The reality is, like fire, generative AI can be dangerous or bring us enrichment. Technology is neither good nor evil; it just exists. Humans have always adapted and moved forward. Generative AI will present the same opportunity. While some of us will need to be retrained, there has never been a technological advance that has resulted in fewer humans employed in the long run – fire, the wheel, printing press, light bulb, combine harvester, refrigerator, engine, airplane, computer, internet, and robots, – all created tremendous economic growth. Generative AI will do the same.

Detecting ChatGPT Text – If That Is Your Thing

While bankers are still coming around to generative AI, students have been using the tool for more than a year. Educators have either ignored the trend, embraced it, or fought against the application. OpenAI has released the AI Text Classifier and Output Detector for those in the latter category. Princeton University released GPTZeroX, and Stanford released DetectGPT. All of which will do an impressive job at scoring and alerting you for AI-generated text.

We had ChatGPT 3.5 Turbo write a bank policy around the use of ChatGPT, and it did an admirable job both generating it and detecting it with 99.9% accuracy.

 

The Larger Issue for ChatGPT 3.5 Turbo for Banks – The Fall of Voice Authentication at Banks

Because ChatGPT 3.5 Turbo was trained on a large chunk of the human-driven content on the internet, it is one of the more advanced, human-like large language applications out there.

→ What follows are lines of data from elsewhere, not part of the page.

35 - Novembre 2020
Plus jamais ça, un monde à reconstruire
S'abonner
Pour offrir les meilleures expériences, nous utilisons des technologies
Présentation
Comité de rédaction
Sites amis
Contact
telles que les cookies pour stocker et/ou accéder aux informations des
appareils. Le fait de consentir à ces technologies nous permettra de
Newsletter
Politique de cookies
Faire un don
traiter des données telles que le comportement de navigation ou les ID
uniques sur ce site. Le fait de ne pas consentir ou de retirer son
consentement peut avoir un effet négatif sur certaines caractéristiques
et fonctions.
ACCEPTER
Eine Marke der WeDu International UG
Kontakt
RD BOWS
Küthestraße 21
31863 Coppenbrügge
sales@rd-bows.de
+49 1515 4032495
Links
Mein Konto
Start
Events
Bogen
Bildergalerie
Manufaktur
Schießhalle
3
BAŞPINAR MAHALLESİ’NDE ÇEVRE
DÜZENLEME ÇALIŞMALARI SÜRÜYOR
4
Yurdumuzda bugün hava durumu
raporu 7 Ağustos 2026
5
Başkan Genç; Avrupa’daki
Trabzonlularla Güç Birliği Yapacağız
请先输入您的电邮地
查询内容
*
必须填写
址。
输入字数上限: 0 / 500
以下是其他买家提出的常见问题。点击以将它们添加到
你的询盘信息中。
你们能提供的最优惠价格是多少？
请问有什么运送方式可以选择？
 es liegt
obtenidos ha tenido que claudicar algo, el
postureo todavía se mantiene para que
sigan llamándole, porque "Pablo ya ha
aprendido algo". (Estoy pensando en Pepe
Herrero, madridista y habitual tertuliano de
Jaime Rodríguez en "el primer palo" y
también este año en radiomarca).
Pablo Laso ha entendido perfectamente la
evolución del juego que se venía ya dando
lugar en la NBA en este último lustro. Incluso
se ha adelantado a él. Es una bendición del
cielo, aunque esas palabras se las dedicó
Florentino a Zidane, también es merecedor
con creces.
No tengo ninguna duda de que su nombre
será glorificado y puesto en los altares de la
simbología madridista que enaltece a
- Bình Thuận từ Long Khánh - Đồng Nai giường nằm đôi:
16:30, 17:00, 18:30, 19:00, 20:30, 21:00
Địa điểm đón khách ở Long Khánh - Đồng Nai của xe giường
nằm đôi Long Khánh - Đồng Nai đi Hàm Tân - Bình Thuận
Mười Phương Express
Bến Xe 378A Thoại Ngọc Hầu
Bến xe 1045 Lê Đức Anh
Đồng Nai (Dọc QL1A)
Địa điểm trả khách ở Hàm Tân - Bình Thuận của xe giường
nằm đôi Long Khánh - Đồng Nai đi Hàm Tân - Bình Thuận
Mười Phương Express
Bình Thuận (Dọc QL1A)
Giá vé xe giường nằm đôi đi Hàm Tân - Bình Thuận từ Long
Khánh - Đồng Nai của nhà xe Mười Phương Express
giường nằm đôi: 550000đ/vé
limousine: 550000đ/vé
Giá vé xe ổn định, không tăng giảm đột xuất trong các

But there are others, many for specialty applications such as creating videos, business graphics, logos, marketing messages, and many others.

Recently, SouthState Bank’s Chief Data Architect, Kunal Das, put together a deep fake (below) video utilizing generative AI to create the script, produce the video and mimic the voice. The content of the video was to express the support of PowerPoint presentations despite this author’s intense dislike for the activity. While the work product was funny and proved a point, it was also scary.


The use of deep fakes is now of sufficient quality to where synthetic speech can imperceptibly mimic a person’s voice tone, syntax, word choice, and delivery with only minutes of training. Cybercriminals have already used this new breed of phishing scam to talk a CEO into fraudulently transferring $240k. Whitehat hackers broke into HSBC and Scotiabank telephonic banking systems last year to show the vulnerabilities many banking systems have (HERE). It’s now clear that banks can no longer rely on voice authentication alone.

Putting This Into Action

While AI does not come without its ethical considerations and risk, generative AI tools, like ChatGPT 3.5 Turbo, need to be explored, analyzed, and understood by bankers because of their potential.

While material risks exist, the case for bringing an in-house application where you can control the training and the output currently appears to be within most banks’ risk envelope and likely worth the opportunity, particularly for utilizing this technology to help employees deliver better productivity and an approved customer experience.

In the coming months, look for more experimentation by banks and more information here on the risks, opportunities, and skills needed in this new age of banking.